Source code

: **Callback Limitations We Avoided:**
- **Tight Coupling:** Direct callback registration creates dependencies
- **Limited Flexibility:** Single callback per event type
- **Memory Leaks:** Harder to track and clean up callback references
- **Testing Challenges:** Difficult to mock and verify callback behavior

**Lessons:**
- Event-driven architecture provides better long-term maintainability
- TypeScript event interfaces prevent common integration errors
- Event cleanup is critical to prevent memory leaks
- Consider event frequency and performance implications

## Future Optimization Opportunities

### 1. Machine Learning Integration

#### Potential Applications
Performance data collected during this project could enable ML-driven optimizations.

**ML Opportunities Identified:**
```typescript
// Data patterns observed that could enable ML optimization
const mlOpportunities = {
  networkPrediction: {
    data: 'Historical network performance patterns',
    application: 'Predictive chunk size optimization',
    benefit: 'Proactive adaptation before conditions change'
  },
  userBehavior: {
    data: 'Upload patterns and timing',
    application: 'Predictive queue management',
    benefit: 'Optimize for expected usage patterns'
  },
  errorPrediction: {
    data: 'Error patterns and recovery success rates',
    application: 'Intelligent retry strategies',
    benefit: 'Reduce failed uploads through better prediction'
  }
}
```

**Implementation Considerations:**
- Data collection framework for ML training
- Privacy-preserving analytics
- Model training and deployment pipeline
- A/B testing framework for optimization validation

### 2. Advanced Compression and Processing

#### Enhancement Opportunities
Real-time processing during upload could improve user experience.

__Brief__
The response must repeat exactly the lines from the top of the material through the line containing "## Future Optimization Opportunities", both included, with no other output.

__Expected answer__
Source code

: **Callback Limitations We Avoided:**
- **Tight Coupling:** Direct callback registration creates dependencies
- **Limited Flexibility:** Single callback per event type
- **Memory Leaks:** Harder to track and clean up callback references
- **Testing Challenges:** Difficult to mock and verify callback behavior

**Lessons:**
- Event-driven architecture provides better long-term maintainability
- TypeScript event interfaces prevent common integration errors
- Event cleanup is critical to prevent memory leaks
- Consider event frequency and performance implications

## Future Optimization Opportunities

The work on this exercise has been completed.